Update compute_guide_overlap to include keyframe indices and temporal downscale ratio instead of using latent_start key added to attention_guide_entries.

- This makes it possible for existing nodes like the ComfyUI-LTXVideo nodes to work with context windows without needing modifications
This commit is contained in:
ozbayb 2026-05-05 22:46:52 -06:00
parent cbe2a1ba42
commit 75e8e4b6dc
2 changed files with 38 additions and 12 deletions

View File

@ -161,11 +161,17 @@ def slice_cond(cond_value, window: IndexListContextWindow, x_in: torch.Tensor, d
return cond_value._copy_with(sliced)
def compute_guide_overlap(guide_entries: list[dict], window_index_list: list[int]):
def compute_guide_overlap(guide_entries: list[dict], keyframe_idxs: torch.Tensor, temporal_downscale_ratio: int, window_index_list: list[int]):
"""Compute which concatenated guide frames overlap with a context window.

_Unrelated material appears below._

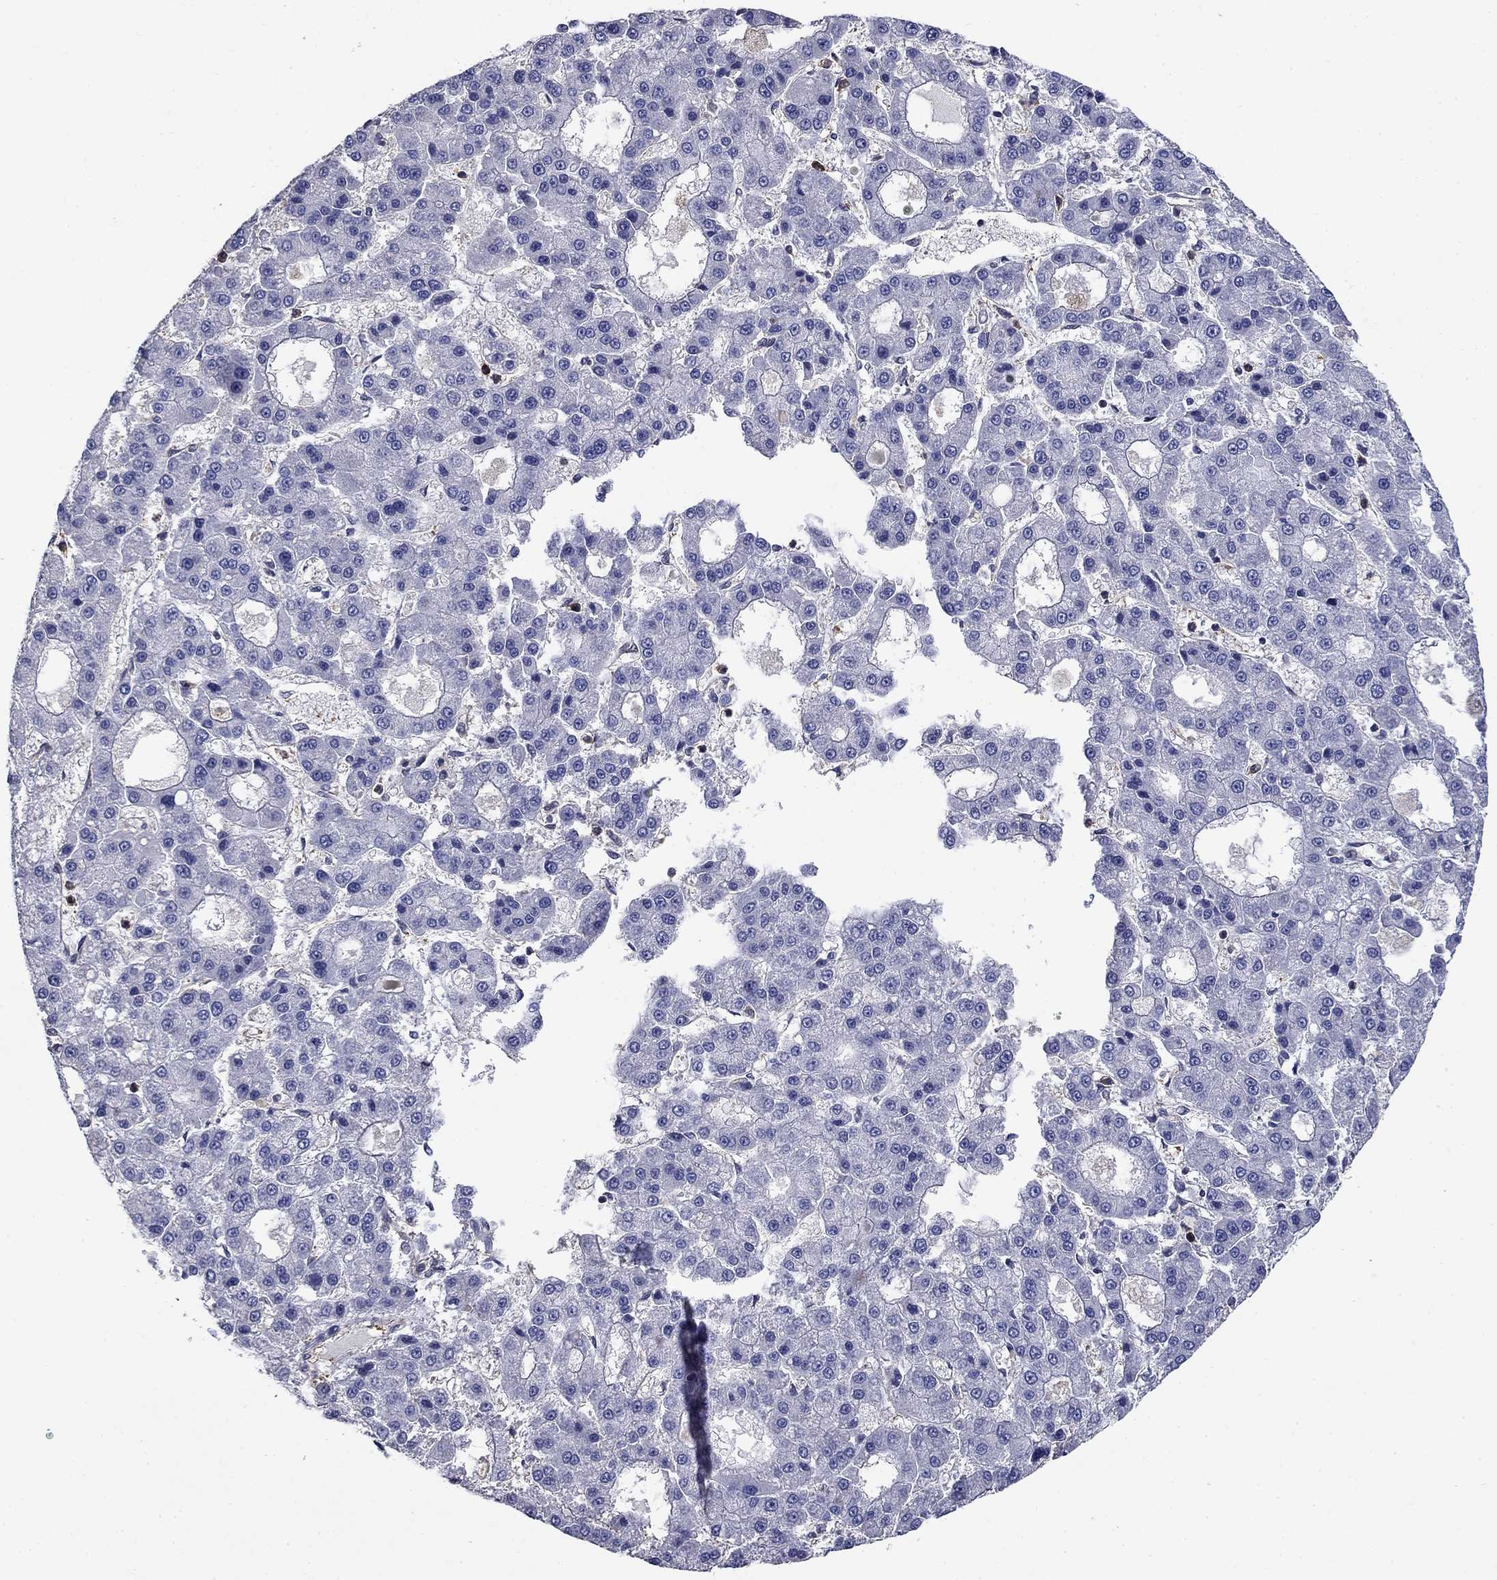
{"staining": {"intensity": "negative", "quantity": "none", "location": "none"}, "tissue": "liver cancer", "cell_type": "Tumor cells", "image_type": "cancer", "snomed": [{"axis": "morphology", "description": "Carcinoma, Hepatocellular, NOS"}, {"axis": "topography", "description": "Liver"}], "caption": "Tumor cells show no significant positivity in liver cancer (hepatocellular carcinoma).", "gene": "DVL1", "patient": {"sex": "male", "age": 70}}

Each guide's latent-space start is derived from its first token's pixel-t-start
in keyframe_idxs (shape (B, [t,h,w], num_tokens, [start, end])), divided by the
model's temporal_downscale_ratio.
Args:
guide_entries: list of guide_attention_entry dicts
keyframe_idxs: per-token pixel coords cond tensor for the modality
temporal_downscale_ratio: model's pixel-to-latent temporal compression ratio
window_index_list: the window's frame indices into the video portion
Returns:
@ -180,11 +186,11 @@ def compute_guide_overlap(guide_entries: list[dict], window_index_list: list[int
overlap_info = []
kf_local_positions = []
suffix_base = 0
token_offset = 0
for entry_idx, entry in enumerate(guide_entries):
latent_start = entry.get("latent_start", None)
if latent_start is None:
raise ValueError("guide_attention_entry missing required 'latent_start'.")
first_t_pixel = int(keyframe_idxs[0, 0, token_offset, 0].item())

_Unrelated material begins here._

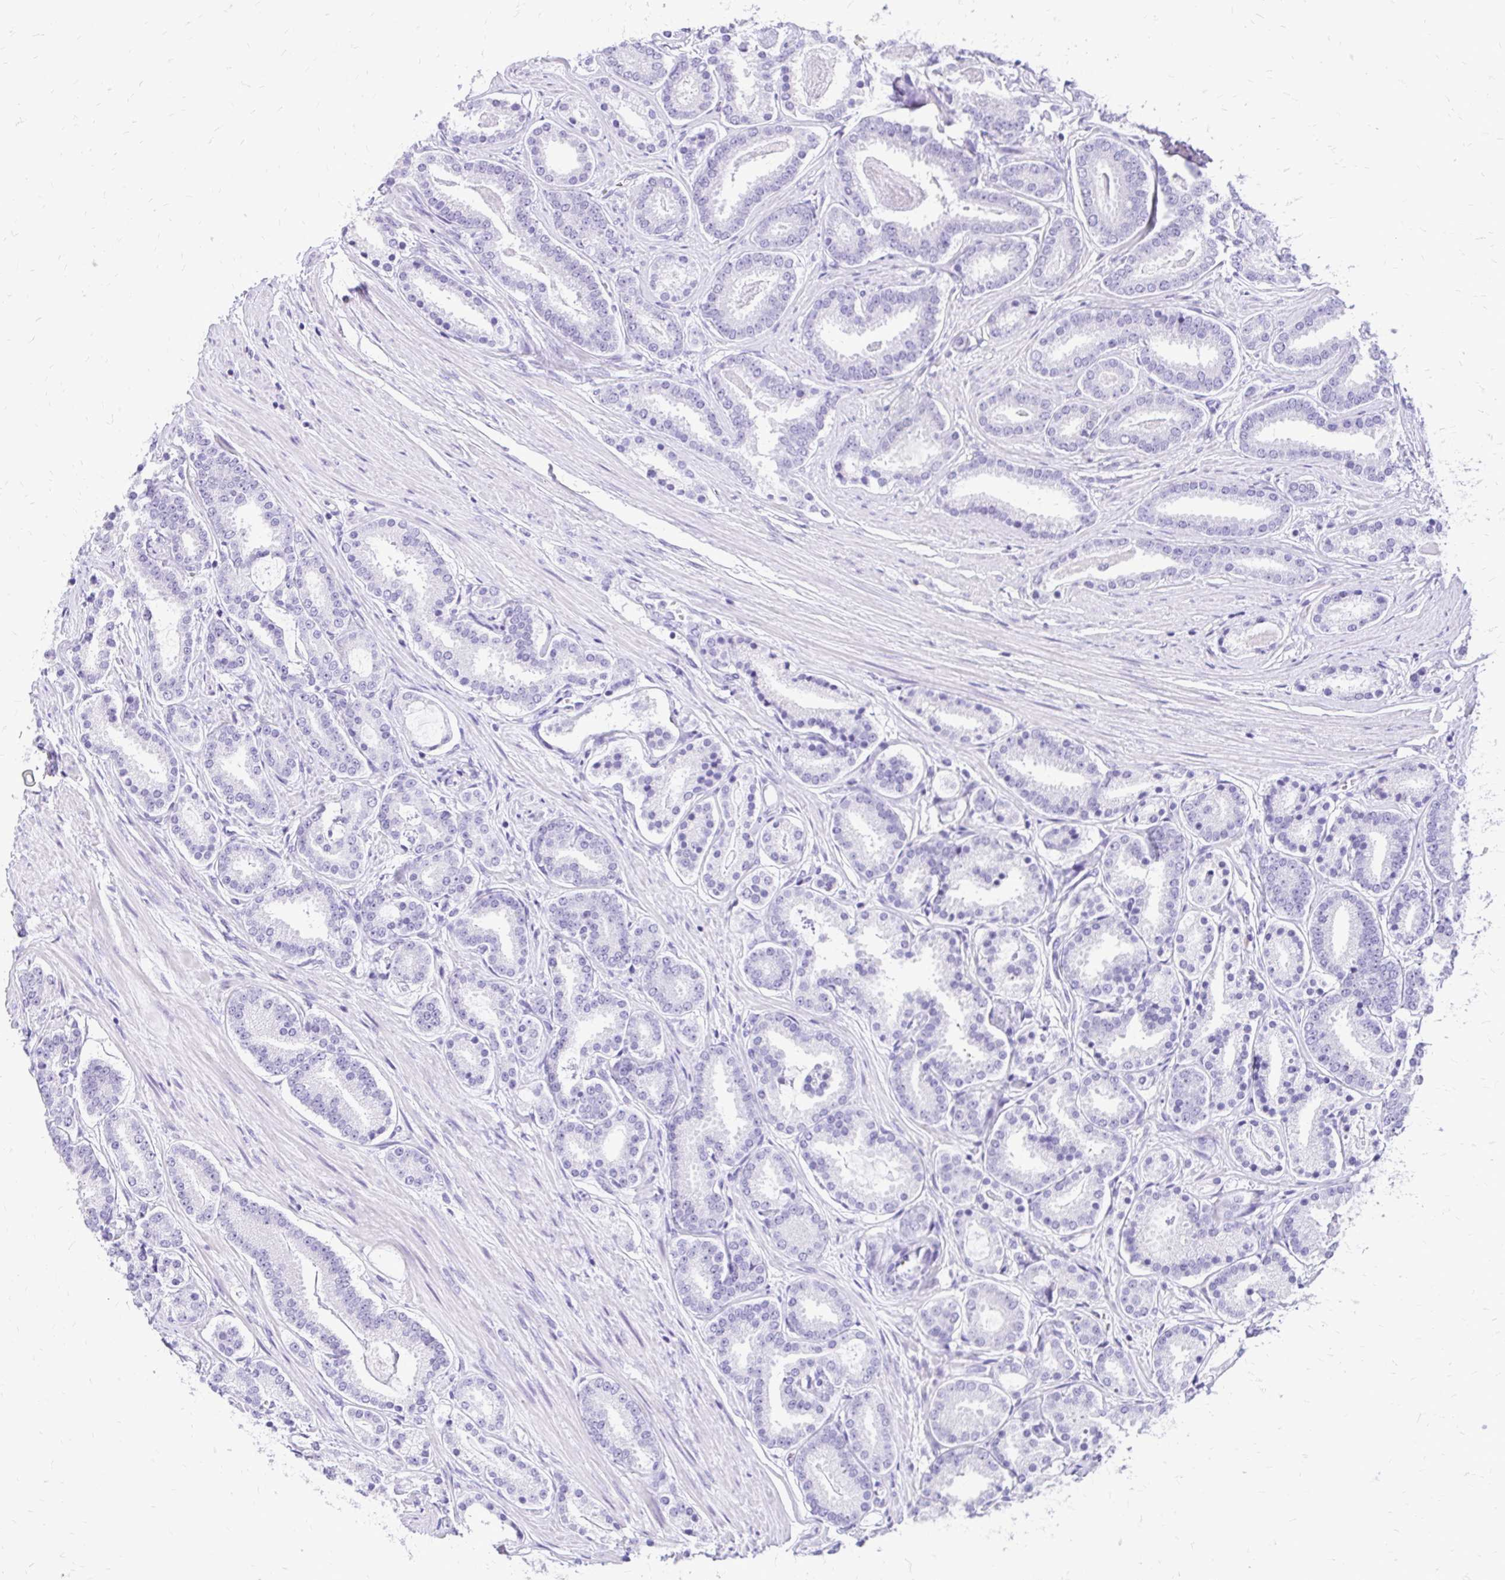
{"staining": {"intensity": "negative", "quantity": "none", "location": "none"}, "tissue": "prostate cancer", "cell_type": "Tumor cells", "image_type": "cancer", "snomed": [{"axis": "morphology", "description": "Adenocarcinoma, High grade"}, {"axis": "topography", "description": "Prostate"}], "caption": "Prostate high-grade adenocarcinoma was stained to show a protein in brown. There is no significant positivity in tumor cells.", "gene": "SLC32A1", "patient": {"sex": "male", "age": 63}}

latent_start = (first_t_pixel + temporal_downscale_ratio - 1) // temporal_downscale_ratio
guide_len = entry["latent_shape"][0]
entry_overlap = 0
@ -198,6 +204,7 @@ def compute_guide_overlap(guide_entries: list[dict], window_index_list: list[int
if entry_overlap > 0:
overlap_info.append((entry_idx, entry_overlap))
suffix_base += guide_len
token_offset += entry["pre_filter_count"]
return suffix_indices, overlap_info, kf_local_positions, len(suffix_indices)
@ -211,9 +218,11 @@ class WindowingState:
latents: list[torch.Tensor] # per-modality working latents (guide frames stripped)
guide_latents: list[torch.Tensor | None] # per-modality guide frames stripped from latents
guide_entries: list[list[dict] | None] # per-modality guide_attention_entry metadata
keyframe_idxs: list[torch.Tensor | None] # per-modality keyframe_idxs tensor for guide latent_start derivation
latent_shapes: list | None # original packed shapes for unpack/pack (None if not multimodal)
dim: int = 0 # primary modality temporal dim for context windowing
is_multimodal: bool = False
temporal_downscale_ratio: int = 1 # model's pixel-to-latent temporal compression ratio
def prepare_window(self, window: IndexListContextWindow, model) -> IndexListContextWindow:
"""Reformat window for multimodal contexts by deriving per-modality index lists.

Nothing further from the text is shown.